Ele não existe antes de ser feito. Pode até sair outro... Poesia é uma aventura
para captar coisas que não existem. Não está formulada. Ela não é nada. Ela é
uma vontade, uma possibilidade. Só quando começa a escrever é que ganha forma”.[2]
Iniciar
um trabalho sobre o tema da escrita convocando os poetas, quando a perspectiva
adotada é a psicanalítica, vem reafirmar a posição sustentada tanto por Freud
quanto por Lacan de que, diante da arte, estamos na condição de aprendizes, ou
seja, o artista sempre precede o psicanalista e lhe abre os caminhos. Frente ao
enigma da feminilidade, Freud sugeriu que consultássemos os poetas....[3].
Ainda
que a psicanálise funde sua práxis na suposição de que o inconsciente é um saber
falado, o interesse pela escrita está presente desde cedo na obra
freudiana, quando aconselha que o sonho seja lido como uma “escritura
sagrada” ou como um rébus a ser
decifrado, devendo ser tomado ao pé da letra, o que pressupõe que o
inconsciente deve ser pensado como um sistema de inscrições.
Lacan,
por sua vez, desde o Seminário sobre A “Carta Roubada” [4],
em que analisa o conto de Edgar Allan Poe, assim como do escrito “A instância
da letra no inconsciente ou a razão desde Freud” [5],
ambos da década de 50 do século passado, destaca o valor da escrita, em
particular da letra, ao caracterizar o inconsciente a partir de sua
estrutura de linguagem. Nesses textos privilegia a função do significante,
concebendo a letra como seu suporte material ou como significante puro. Vinte anos depois irá
aproximá-la cada vez mais do registro do Real, como o faz na lição de 13/01/76
do Seminário sobre Joyce, ao dizer que a escrita o interessa porque,
“historicamente, foi por pequenos pedaços de escrita que se penetrou no real, a
saber, que se cessou de imaginar. A escrita de letrinhas, letrinhas matemáticas,
é isso que sustenta o real”. [6]
O
ponto de partida da psicanálise é que a linguagem é habitada por aquele que
fala, onde os significantes, que se modulam na voz, articulam-se uns aos outros,
nos ditos e nos dizeres. Ao convidar o ser falante a dizer o que lhe vier à
cabeça, a prática analítica abre espaço para emergência do sujeito, como efeito
do discurso, através de um dizer verdadeiro que é sempre parcial e contingente.

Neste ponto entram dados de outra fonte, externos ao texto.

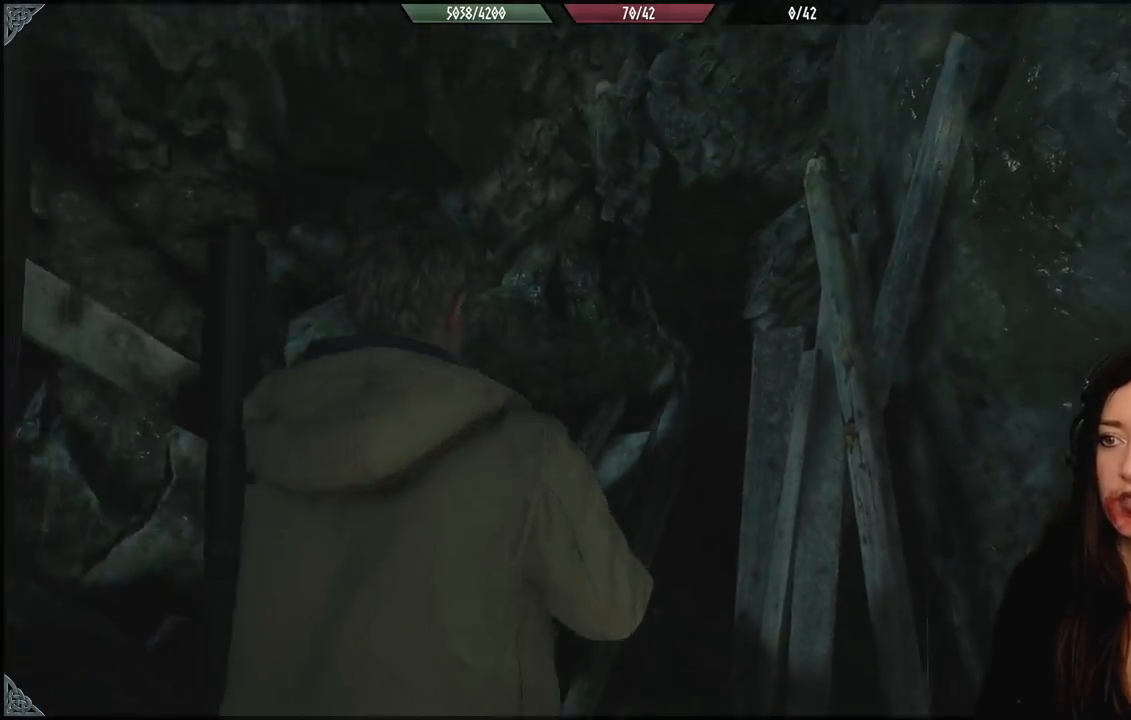
{"buttons": [], "left_stick": "up", "right_stick": "left", "events": [[83, "left_stick", "up-right"], [250, "left_stick", "center"], [267, "right_stick", "left"], [500, "left_stick", "up"]]}
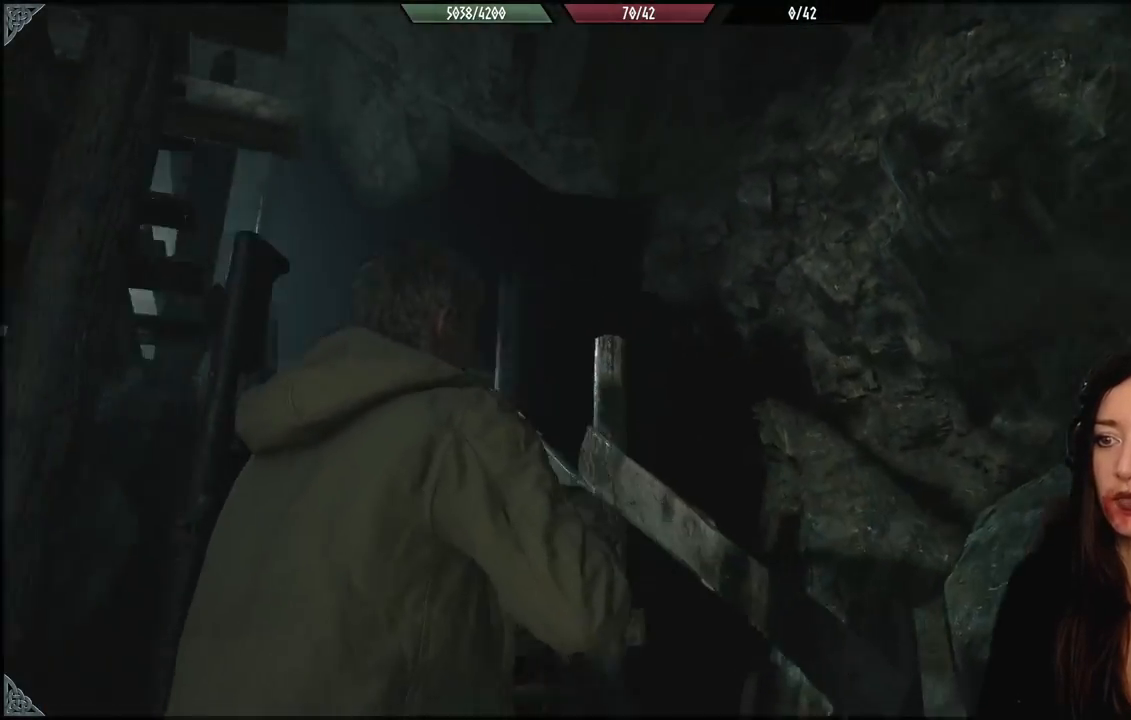
{"buttons": [], "left_stick": "center", "right_stick": "down-left", "events": [[183, "left_stick", "up-right"], [233, "right_stick", "center"], [350, "right_stick", "down-left"], [417, "left_stick", "center"]]}
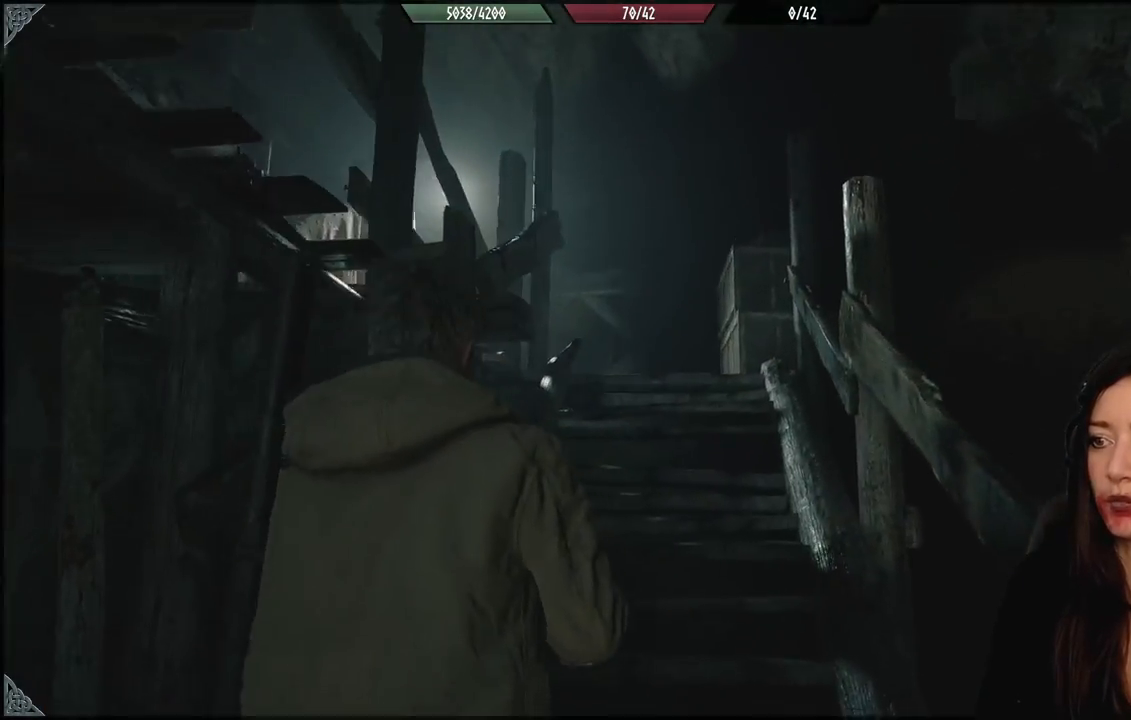
{"buttons": [], "left_stick": "up", "right_stick": "down", "events": [[100, "right_stick", "center"], [167, "left_stick", "up"], [400, "right_stick", "down"]]}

O dizer baseia-se na palavra e esta comporta uma dimensão imaginária, pois a
fala tem função de significação; o escrito, ao contrário, dispensa esta
dimensão, não exigindo necessariamente compreensão, como evidencia a escrita
poética.
“Uso
as palavras para compor meus silêncios.
Não
gosto das palavras
Fatigadas
de informar.
Dou
mais respeito
às que
vivem de barriga no chão
tipo
água pedra sapo.....”
A
experiência analítica desenvolve-se através da palavra falada: se as palavras
não são ditas, não basta escrevê-las; a dimensão da escrita, entretanto, já
está aí colocada, pois é na medida em que o dizer se escreve que podemos supor
a dimensão do saber inconsciente.
Lacan
aborda a função da escrita no inconsciente e na constituição do sujeito a
partir do traço unário, neologismo que constrói com base na noção de traço
único (einziger Zug) formulada por Freud na teoria da identificação.[8]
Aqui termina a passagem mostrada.